The first step given a signal is to find its unknown components with which to calculate the AWVD. The authors use two methods: 1) the Gabor transform; and 2) MP with a dictionary of Gabor atoms. The first method produces an extremely redundant signal expansion which we can sample and then add together the WVD of the modulated and shifted synthesis windows weighted by the expansion coefficients. With the second method, we get an extremely sparse signal expansion with which we can do the same thing (which we call ``wivigrams''). In the former case, we are restricted to one analysis window size; but in the latter case, we can use a dictionary of several resolutions. However, we must make a choice with MP when to stop the decomposition --- i.e., what the order of the model is. The authors appear to limit the order to around 32 atoms.

The figure above shows some of their results. At top is the WVD of a signal with two components that are modulated in frequency. To the left is the AWVD constructed from the Gabor transform, and below that are three estimates of the instantaneous (and mean) frequency. Finallly, on the right, is the AWVD constructed from MP, and the estimates found from this.

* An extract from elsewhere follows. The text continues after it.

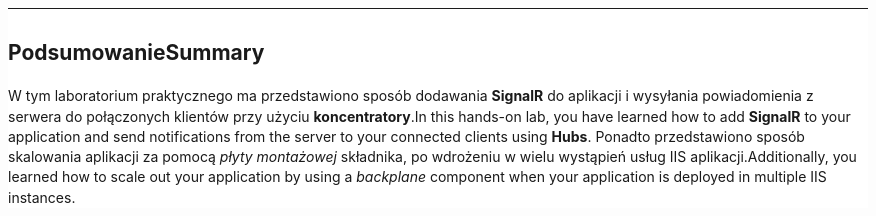 * * *

<a id="Summary"></a>
## <a name="summary"></a><span data-ttu-id="72a6e-374">Podsumowanie</span><span class="sxs-lookup"><span data-stu-id="72a6e-374">Summary</span></span>

<span data-ttu-id="72a6e-375">W tym laboratorium praktycznego ma przedstawiono sposób dodawania **SignalR** do aplikacji i wysyłania powiadomienia z serwera do połączonych klientów przy użyciu **koncentratory**.</span><span class="sxs-lookup"><span data-stu-id="72a6e-375">In this hands-on lab, you have learned how to add **SignalR** to your application and send notifications from the server to your connected clients using **Hubs**.</span></span> <span data-ttu-id="72a6e-376">Ponadto przedstawiono sposób skalowania aplikacji za pomocą *płyty montażowej* składnika, po wdrożeniu w wielu wystąpień usług IIS aplikacji.</span><span class="sxs-lookup"><span data-stu-id="72a6e-376">Additionally, you learned how to scale out your application by using a *backplane* component when your application is deployed in multiple IIS instances.</span></span>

I do not quite understand the use of finding the instantaneous or mean frequency of a signal with more than one component; but regardless, the authors do not question the relevance of the atoms of a MP decomposition to providing good, or at least useful, information about the signal and its short-term statistics. This may not be apparent in the first few dozen iterations of the algorithm, but this negative behavior of MP and other greedy approaches to building signal models is well-documented.